着物っていうのは形が同じですから、どういうふうに衿をもっていくか、帯の高さをどうするか。そういうことで、自分の衰えを美に変えながら着ていくのが着物です。
その年齢にふさわしい着方をしていただきたい。それは、自分で勉強して、あなたにしかない着付を身につけてください。

「礼装とカジュアル」

女将:着物ではTPOというのもありますけれども…
大久保先生:礼装は格調高く着ます。カジュアルに着るというのは「お洒落」に着る。「こうして着なきゃいけない」じゃないです、お洒落は。自分流に着ていけばいい。だけど人から見て「あの人なんだか崩れた着方してるわ」じゃなくて、その方なりの美しさ、それは「苦しくなく、着心地がよくて、着崩れない」、その3つが大事ですね。
女将:先生がよくおっしゃる「3K」ですね。

「楚々とした風情を」
女将:まずは下着から、なんて思うんですけれども。
大久保先生:補正というが世の中ありますね。あれは、大舞台、たとえば歌舞伎役者とかが立派な役をやるときに補正をします。舞台は最低でも6メーター離れていますから、舞台に対しての補正なんですね。皆様は直ですから。1メーターくらいでしょう。
私は、痩せている女優さんでもほとんど補正をしません。腰紐の結び目、伊達締めの厚さ、おはしょりの余り…全部が補正になります。それをたくさん補正しちゃうと、向こうから来たときに「あ、立派な女が来た」となっちゃう。やっぱり、日本の楚々とした女の表情が出るといいですね。
それから、品のある着方と品のない着方というのがあります。やはり、年齢や職業によって着方が違いますから、それをわきまえるということです。

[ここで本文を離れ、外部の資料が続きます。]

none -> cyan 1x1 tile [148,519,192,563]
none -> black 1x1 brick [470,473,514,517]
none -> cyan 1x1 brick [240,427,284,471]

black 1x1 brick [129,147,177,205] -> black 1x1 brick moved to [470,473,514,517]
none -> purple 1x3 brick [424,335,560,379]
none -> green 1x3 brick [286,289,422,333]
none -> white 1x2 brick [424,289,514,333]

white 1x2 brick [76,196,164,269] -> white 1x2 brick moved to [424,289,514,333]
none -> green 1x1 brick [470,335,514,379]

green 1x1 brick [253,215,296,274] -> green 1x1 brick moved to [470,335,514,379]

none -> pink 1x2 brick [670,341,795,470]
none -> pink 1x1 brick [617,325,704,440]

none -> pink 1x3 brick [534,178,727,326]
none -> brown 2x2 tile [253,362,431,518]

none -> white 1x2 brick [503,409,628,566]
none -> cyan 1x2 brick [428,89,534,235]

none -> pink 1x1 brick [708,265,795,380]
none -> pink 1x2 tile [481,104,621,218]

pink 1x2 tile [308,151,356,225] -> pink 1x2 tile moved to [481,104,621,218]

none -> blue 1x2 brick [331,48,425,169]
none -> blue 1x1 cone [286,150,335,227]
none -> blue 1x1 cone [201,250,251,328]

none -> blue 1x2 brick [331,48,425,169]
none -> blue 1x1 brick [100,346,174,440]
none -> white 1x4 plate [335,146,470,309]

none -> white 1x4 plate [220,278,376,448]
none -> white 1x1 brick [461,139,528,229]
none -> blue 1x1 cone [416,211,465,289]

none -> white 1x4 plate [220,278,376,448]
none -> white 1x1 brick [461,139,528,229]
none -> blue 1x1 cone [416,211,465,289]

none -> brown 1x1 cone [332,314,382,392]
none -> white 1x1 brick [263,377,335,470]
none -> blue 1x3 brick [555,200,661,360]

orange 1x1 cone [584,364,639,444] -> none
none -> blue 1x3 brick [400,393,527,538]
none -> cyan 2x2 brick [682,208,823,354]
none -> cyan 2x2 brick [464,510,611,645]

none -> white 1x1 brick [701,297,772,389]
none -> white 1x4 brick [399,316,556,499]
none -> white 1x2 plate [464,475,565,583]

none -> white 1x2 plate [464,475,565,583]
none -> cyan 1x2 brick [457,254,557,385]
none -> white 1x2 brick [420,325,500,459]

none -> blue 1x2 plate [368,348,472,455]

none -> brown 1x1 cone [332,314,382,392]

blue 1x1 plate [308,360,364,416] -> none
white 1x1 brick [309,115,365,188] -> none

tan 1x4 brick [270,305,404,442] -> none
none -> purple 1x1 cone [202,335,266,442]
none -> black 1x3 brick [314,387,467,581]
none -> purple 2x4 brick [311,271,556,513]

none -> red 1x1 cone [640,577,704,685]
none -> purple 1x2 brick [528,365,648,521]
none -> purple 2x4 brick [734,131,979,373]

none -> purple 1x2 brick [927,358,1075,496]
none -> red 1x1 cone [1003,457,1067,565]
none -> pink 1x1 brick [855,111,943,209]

…というところから、着付け実践講座へ。「さらしは肌着の上に巻くとずれない」「身体に巻くものは前下がり後上がりだと良く締まる」「衿芯は3分の1の長さにカットして首を長く見せる」などなど、目からウロコの裏技が次から次へと飛び出し、皆様熱心にメモをとっておられました。
その中で、先生が何度もおっしゃっていたのが「自分で工夫する」「知恵を使う」ということ。
きっと、この創意工夫、美に対する飽くなき探究心こそが、先生が多くの一流女優から絶大な信頼を得ていらっしゃる理由の一つではないかしらと思った一日でした。

さて、次回は晩秋から冬に向かってのコーディネートなどをご紹介したいと思います。寒暖の差が激しくなる時期、ひと工夫でお出掛けがぐっと快適になりますよ。